Badee Dwaik of Human Rights Defenders is in Europe for the centennial, and he says that ademonstrations are planned across Europe, including one in front of the British embassy in Ireland this Thursday.
There’s a march planned in London for Saturday to protest the work of the Balfour Declaration. It’s called the Make It Right campaign, with that hashtag. The declaration set off “100 years of oppression, conflict and dispossession,” says Leanne Mohamad, a student activist. The organizers call for an end to occupation and apartheid.
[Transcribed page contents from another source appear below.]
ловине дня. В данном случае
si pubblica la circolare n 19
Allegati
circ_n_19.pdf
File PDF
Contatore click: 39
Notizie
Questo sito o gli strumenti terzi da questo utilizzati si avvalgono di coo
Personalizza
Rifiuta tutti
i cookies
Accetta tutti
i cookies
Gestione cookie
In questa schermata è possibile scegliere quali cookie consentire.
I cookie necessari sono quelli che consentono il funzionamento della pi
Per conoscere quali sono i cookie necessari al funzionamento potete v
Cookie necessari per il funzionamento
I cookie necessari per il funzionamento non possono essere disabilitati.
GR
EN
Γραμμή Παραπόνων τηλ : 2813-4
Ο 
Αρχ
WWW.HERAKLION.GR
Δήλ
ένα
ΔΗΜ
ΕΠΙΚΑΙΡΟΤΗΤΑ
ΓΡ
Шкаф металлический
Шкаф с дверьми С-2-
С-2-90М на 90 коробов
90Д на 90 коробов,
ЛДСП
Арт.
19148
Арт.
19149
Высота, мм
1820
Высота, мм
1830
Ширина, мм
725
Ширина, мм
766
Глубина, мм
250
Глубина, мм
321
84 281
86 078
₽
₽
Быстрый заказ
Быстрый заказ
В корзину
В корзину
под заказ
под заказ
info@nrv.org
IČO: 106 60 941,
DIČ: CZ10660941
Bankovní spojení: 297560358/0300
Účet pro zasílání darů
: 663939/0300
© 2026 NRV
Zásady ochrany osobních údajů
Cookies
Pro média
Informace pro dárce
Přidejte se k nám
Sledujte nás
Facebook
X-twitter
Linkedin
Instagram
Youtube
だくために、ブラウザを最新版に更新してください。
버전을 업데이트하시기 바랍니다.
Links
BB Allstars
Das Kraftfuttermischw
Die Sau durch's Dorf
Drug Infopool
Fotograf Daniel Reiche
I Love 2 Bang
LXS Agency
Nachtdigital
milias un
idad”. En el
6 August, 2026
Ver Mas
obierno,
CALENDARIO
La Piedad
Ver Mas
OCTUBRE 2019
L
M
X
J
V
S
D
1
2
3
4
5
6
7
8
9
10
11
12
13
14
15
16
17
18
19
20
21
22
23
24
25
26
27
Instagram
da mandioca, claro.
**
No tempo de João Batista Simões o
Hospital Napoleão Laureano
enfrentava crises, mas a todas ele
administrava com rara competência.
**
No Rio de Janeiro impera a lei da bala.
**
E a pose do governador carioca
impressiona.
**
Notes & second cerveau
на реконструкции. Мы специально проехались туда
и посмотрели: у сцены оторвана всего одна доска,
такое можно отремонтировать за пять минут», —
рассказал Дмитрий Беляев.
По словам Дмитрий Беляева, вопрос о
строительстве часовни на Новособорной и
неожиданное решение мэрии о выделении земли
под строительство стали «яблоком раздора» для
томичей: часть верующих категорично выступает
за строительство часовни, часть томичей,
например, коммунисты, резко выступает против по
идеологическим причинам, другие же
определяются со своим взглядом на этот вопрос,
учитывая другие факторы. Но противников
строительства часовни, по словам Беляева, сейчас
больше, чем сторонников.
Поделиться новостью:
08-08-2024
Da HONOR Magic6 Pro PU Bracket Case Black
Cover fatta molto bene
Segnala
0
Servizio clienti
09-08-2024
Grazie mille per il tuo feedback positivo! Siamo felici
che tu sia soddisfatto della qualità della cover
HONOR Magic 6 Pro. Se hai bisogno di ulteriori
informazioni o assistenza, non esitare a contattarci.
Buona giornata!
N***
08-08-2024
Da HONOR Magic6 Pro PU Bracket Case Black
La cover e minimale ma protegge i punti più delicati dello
For the past 100 years Palestinian rights have been disregarded…. [T]he Balfour Declaration… built the path for their dispossession, [and] we are demanding justice and equal rights for Palestinians now.
The artist Banksy is having an “apologetic street party” on the occasion of Balfour, outside his Walled Off Hotel in Bethlehem. Some Palestinians have objected to the imagery, and used the party to protest the Balfour Declaration.
Victor Kattan will be speaking at the British Academy tomorrow on the Balfour Declaration. Kattan’s view, as expressed in the Haaretz op-ed linked, is that the Balfour Declaration was motivated by the British desire to push the waves of Eastern European Jewish immigration elsewhere. Kattan faults the British for putting forth the idea of a democracy in the land in the White Paper of 1939 and then abandoning that idea, and also for running away from the Mandate to administer Palestine, in 1947
Britain’s decision to abandon the Mandate was a flagrant violation of its obligations as the Mandatory Power and was condemned by the UN as a “catastrophic conclusion to an era of international concern for the territory.” Israelis and Palestinians have been in conflict ever since.
Kattan’s event also features Jonathan Schneer and Rosemary Hollis.
As for this side of the Atlantic, Rashid Khalidi will be lecturing at the United Nations tomorrow. Many there will surely be lamenting the declaration, as Khalidi did when he described the declaration recently as a gun pointed at Palestinians’ head. Tomorrow’s event
will bring together a broad range of participants, including members of the diplomatic community in New York, UN staff members, representatives of civil society organizations and the general public.